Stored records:
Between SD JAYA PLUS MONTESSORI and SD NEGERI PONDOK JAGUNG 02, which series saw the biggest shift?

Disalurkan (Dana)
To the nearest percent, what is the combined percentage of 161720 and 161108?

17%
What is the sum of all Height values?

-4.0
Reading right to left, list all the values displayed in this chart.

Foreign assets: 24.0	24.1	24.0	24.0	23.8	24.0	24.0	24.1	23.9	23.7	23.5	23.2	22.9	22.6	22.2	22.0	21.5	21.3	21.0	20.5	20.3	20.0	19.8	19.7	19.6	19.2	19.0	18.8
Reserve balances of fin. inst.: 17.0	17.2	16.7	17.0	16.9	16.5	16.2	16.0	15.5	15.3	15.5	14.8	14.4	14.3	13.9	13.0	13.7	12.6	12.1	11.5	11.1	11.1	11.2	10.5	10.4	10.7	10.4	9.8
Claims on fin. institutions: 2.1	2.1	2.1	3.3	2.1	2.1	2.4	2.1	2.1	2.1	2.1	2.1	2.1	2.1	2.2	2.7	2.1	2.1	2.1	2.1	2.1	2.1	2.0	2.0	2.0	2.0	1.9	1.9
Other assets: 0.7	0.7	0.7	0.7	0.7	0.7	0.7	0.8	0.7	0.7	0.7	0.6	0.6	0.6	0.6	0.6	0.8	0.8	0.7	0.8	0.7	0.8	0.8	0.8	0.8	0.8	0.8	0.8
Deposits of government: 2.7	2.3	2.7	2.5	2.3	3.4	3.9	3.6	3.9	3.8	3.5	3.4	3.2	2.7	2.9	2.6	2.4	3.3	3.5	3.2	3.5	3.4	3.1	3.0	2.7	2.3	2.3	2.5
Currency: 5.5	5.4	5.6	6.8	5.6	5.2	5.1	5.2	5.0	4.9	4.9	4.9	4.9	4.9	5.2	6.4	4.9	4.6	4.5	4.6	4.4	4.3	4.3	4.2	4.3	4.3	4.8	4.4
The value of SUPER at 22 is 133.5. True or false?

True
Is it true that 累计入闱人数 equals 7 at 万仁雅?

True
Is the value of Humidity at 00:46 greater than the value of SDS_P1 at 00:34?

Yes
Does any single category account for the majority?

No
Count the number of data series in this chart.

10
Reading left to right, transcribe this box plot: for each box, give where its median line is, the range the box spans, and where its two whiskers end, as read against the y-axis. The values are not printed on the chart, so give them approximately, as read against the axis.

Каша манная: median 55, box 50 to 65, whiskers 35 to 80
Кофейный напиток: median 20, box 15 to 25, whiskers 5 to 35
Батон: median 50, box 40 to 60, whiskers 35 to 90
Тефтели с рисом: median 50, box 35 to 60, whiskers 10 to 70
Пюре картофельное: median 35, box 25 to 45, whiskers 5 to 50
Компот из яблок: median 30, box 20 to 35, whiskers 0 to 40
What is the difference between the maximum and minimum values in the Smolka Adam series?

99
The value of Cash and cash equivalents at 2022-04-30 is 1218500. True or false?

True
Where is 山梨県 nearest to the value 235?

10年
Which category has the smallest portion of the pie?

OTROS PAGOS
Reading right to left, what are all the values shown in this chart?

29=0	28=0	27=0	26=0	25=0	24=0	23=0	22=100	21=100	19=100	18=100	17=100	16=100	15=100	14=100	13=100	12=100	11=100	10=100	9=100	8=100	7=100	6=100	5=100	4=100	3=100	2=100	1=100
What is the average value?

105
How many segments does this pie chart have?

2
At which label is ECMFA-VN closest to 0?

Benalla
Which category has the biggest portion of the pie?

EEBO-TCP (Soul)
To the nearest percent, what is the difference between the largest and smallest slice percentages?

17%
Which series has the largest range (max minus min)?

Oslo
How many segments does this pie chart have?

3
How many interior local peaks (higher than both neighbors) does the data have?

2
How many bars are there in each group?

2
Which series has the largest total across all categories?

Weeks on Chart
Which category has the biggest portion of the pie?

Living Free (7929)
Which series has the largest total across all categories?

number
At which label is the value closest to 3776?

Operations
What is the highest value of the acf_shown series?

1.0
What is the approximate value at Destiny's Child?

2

● Requirement
Please pull out every line in the records above that contains the word "percent".

● Exercise result
To the nearest percent, what is the combined percentage of 161720 and 161108?
To the nearest percent, what is the difference between the largest and smallest slice percentages?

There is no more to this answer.